#### Task requirements
Transcribe the entries below word for word, beginning at the line with "table_header [782, 960, 1113, 1001]" and stopping after the line with "Page size: 1241x1754."; drop all pictures.

#### Entries taken from a collection
☆ ☆ ☆
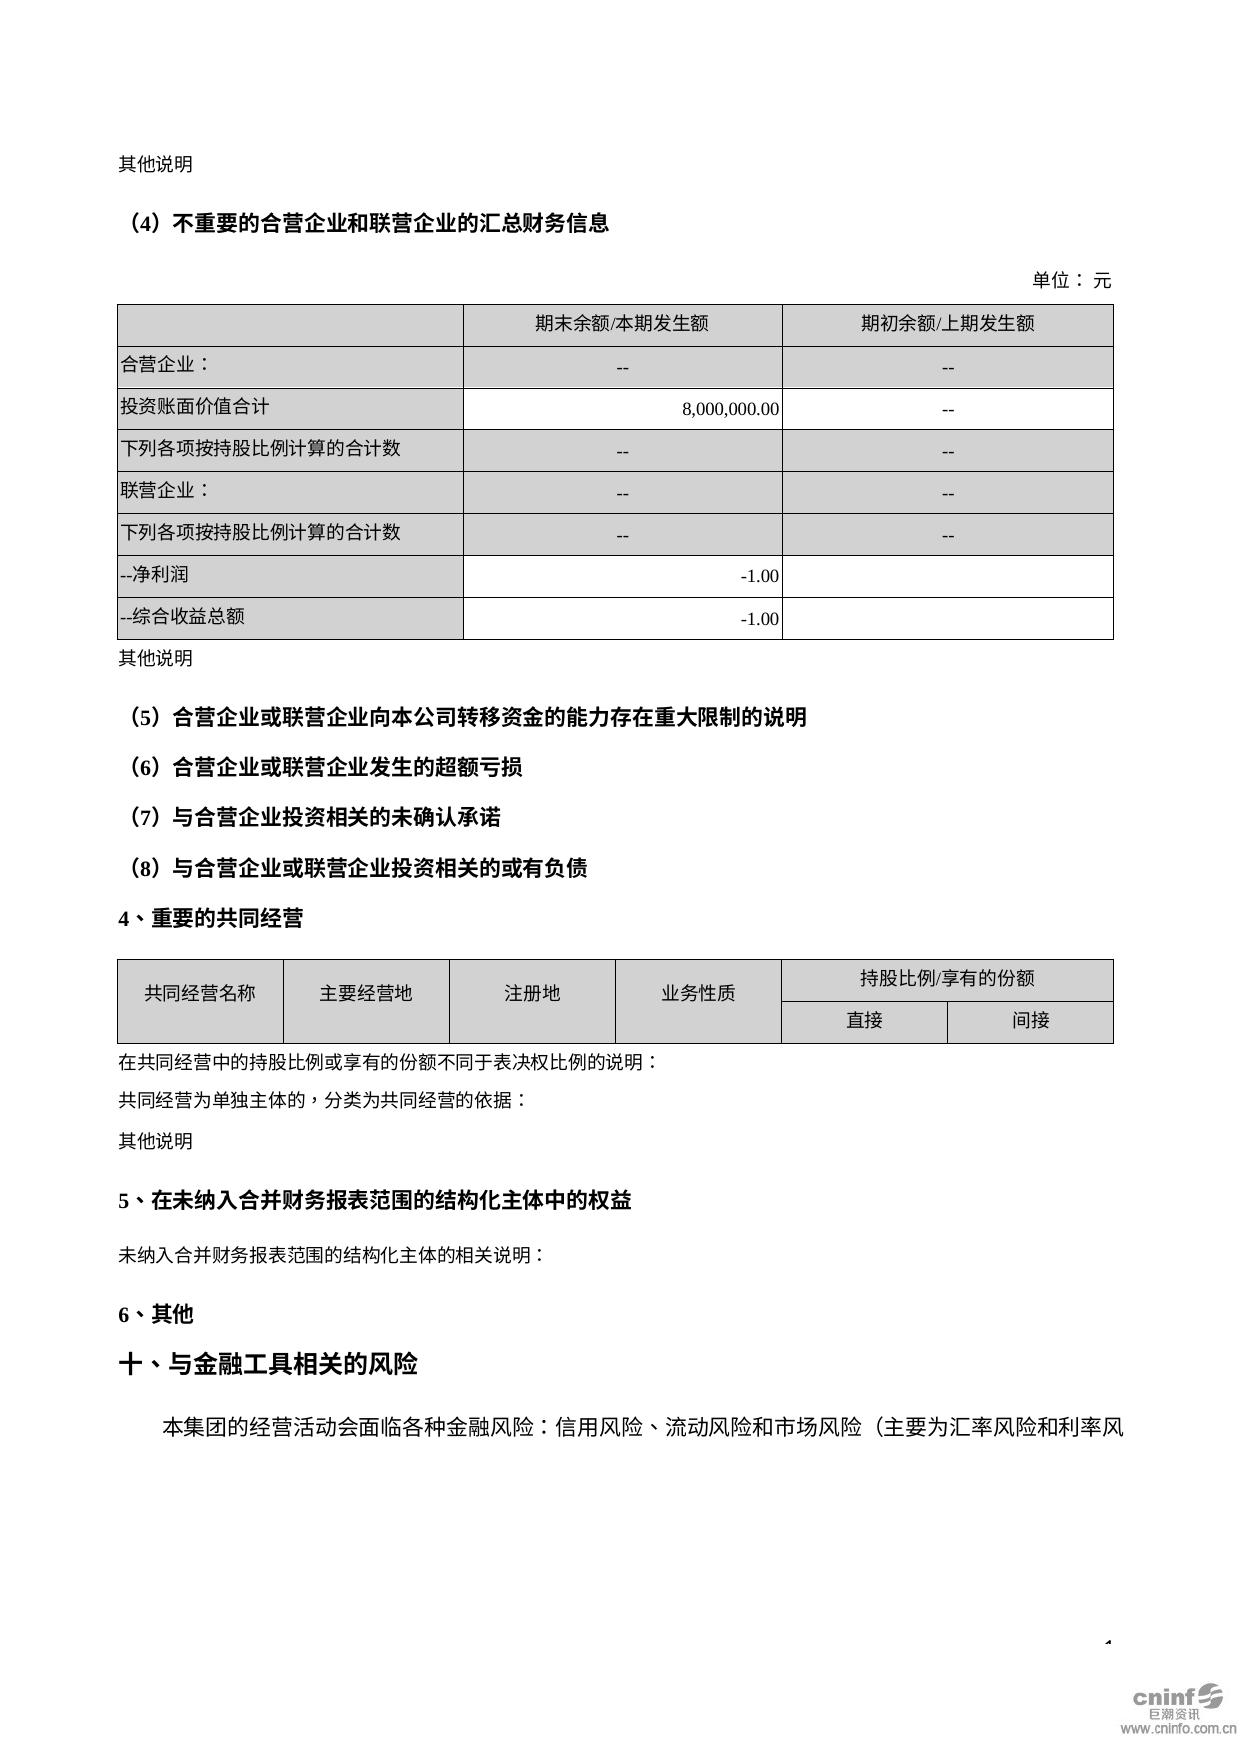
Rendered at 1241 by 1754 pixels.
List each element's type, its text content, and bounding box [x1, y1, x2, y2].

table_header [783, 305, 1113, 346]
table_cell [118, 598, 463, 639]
text 在共同经营中的持股比例或享有的份额不同于表决权比例的说明： 共同经营为单独主体的，分类为共同经营的依据： [118, 1049, 664, 1113]
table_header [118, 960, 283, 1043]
subtitle （7）与合营企业投资相关的未确认承诺 [118, 802, 1137, 832]
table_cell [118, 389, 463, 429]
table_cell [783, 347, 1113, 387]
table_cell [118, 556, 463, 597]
text 本集团的经营活动会面临各种金融风险：信用风险、流动风险和市场风险（主要为汇率风险和利率风 [162, 1411, 1137, 1441]
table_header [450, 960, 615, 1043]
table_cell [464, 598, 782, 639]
subtitle （6）合营企业或联营企业发生的超额亏损 [118, 752, 1137, 782]
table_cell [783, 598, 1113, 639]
text 其他说明 [118, 1128, 1137, 1154]
text 其他说明 [118, 151, 1137, 177]
text 其他说明 [118, 645, 1137, 670]
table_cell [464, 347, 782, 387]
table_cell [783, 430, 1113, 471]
picture [1115, 1680, 1240, 1737]
subtitle 十、与金融工具相关的风险 [118, 1347, 1137, 1381]
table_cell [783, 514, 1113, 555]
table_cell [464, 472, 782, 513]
subtitle （5）合营企业或联营企业向本公司转移资金的能力存在重大限制的说明 [118, 702, 1137, 732]
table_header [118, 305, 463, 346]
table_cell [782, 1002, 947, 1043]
subtitle 6、其他 [118, 1299, 1137, 1329]
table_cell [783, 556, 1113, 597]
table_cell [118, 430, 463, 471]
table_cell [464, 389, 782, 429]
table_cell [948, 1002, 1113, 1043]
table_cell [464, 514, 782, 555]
subtitle （4）不重要的合营企业和联营企业的汇总财务信息 [118, 208, 1137, 238]
subtitle 4、重要的共同经营 [118, 902, 1137, 932]
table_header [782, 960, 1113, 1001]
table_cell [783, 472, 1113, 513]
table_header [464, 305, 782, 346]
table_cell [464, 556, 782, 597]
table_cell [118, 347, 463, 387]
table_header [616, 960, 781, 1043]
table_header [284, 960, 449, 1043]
text 单位： 元 [102, 267, 1112, 292]
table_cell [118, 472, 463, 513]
subtitle （8）与合营企业或联营企业投资相关的或有负债 [118, 852, 1137, 882]
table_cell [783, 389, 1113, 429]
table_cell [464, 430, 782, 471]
subtitle 5、在未纳入合并财务报表范围的结构化主体中的权益 [118, 1185, 1137, 1215]
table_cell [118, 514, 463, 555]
text 未纳入合并财务报表范围的结构化主体的相关说明： [118, 1242, 1137, 1268]
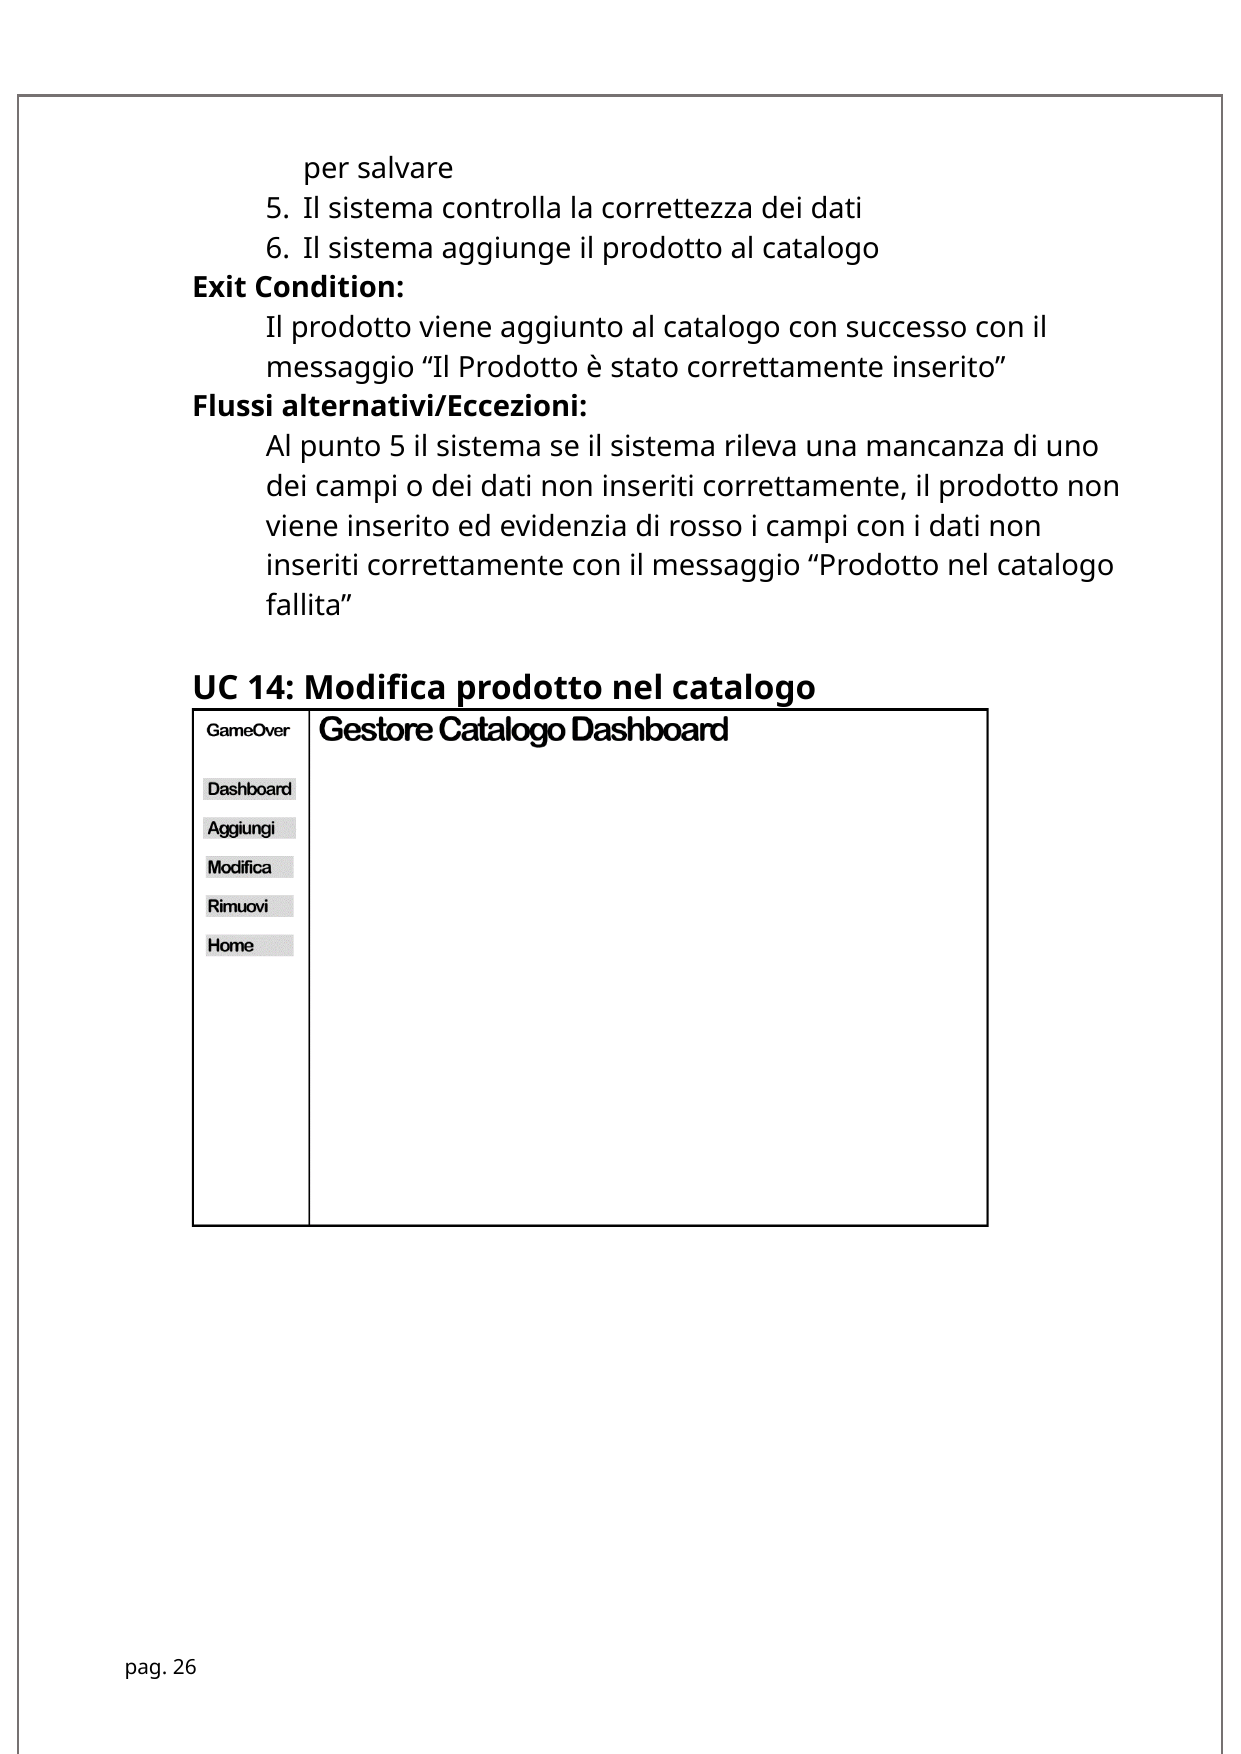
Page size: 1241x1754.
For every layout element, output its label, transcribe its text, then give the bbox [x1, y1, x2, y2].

text Il prodotto viene aggiunto al catalogo con successo con il messaggio “Il Prodotto è stato correttamente inserito” [266, 306, 1122, 386]
picture [191, 708, 989, 1227]
text Flussi alternativi/Eccezioni: [192, 386, 1122, 425]
list Il sistema aggiunge il prodotto al catalogo [265, 227, 1122, 267]
text Al punto 5 il sistema se il sistema rileva una mancanza di uno dei campi o dei dati non inseriti correttamente, il prodotto non viene inserito ed evidenzia di rosso i campi con i dati non inseriti correttamente con il messaggio “Prodotto nel catalogo fallita” [266, 425, 1122, 624]
list Il sistema controlla la correttezza dei dati [265, 187, 1122, 227]
text UC 14: Modifica prodotto nel catalogo [192, 663, 1122, 709]
text Exit Condition: [192, 267, 1122, 306]
list Il gestore del catalogo seleziona la funzionalità “Conferma” per salvare [265, 148, 1122, 187]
☆ ☆ ☆
#### Task response
table_header [782, 960, 1113, 1001]
table_cell [783, 472, 1113, 513]
table_header [464, 305, 782, 346]
table_cell [464, 556, 782, 597]
table_cell [118, 347, 463, 387]
table_header [616, 960, 781, 1043]
table_header [284, 960, 449, 1043]
text 单位： 元 [102, 267, 1112, 292]
table_cell [118, 472, 463, 513]
subtitle （8）与合营企业或联营企业投资相关的或有负债 [118, 852, 1137, 882]
table_cell [783, 389, 1113, 429]
table_cell [464, 430, 782, 471]
subtitle 5、在未纳入合并财务报表范围的结构化主体中的权益 [118, 1185, 1137, 1215]
table_cell [118, 514, 463, 555]
text 未纳入合并财务报表范围的结构化主体的相关说明： [118, 1242, 1137, 1268]
Page size: 1241x1754.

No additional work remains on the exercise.